- Exercise inputs -
━━━━━━━━━━

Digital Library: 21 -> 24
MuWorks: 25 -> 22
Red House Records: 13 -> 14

━━━━━━━━━━

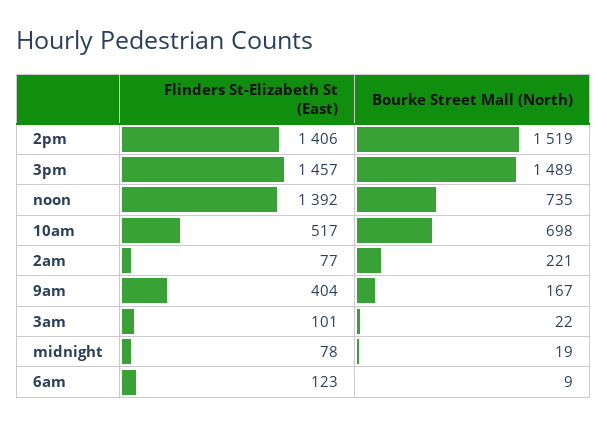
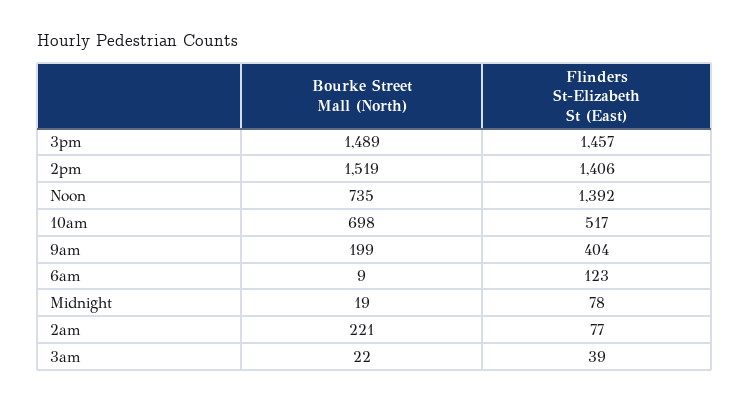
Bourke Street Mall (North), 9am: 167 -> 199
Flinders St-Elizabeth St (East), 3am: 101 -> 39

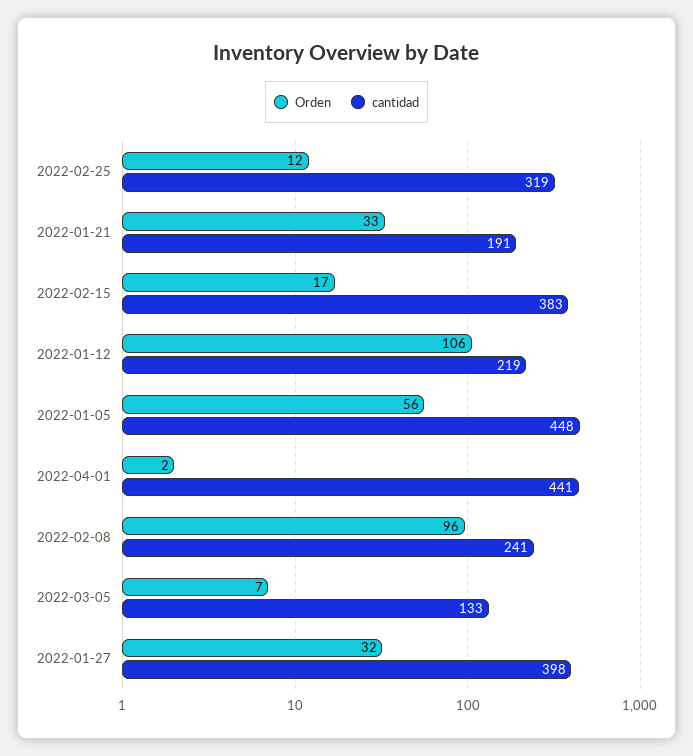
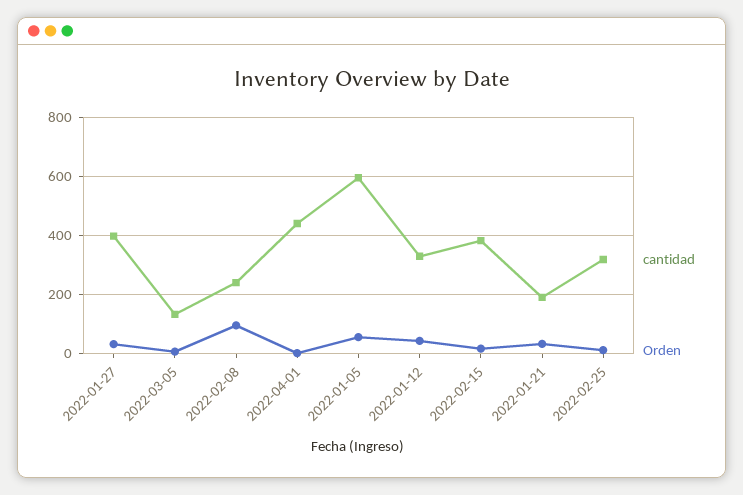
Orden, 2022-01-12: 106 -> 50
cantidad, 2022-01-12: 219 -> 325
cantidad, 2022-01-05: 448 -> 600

━━━━━━━━━━

- Assignment -
Take from the material above the lines running from the one with "Digital Library: 21 -> 24" through the one with "Red House Records: 13 -> 14", and repeat them exactly, with nothing else.

- Answer box -
Digital Library: 21 -> 24
MuWorks: 25 -> 22
Red House Records: 13 -> 14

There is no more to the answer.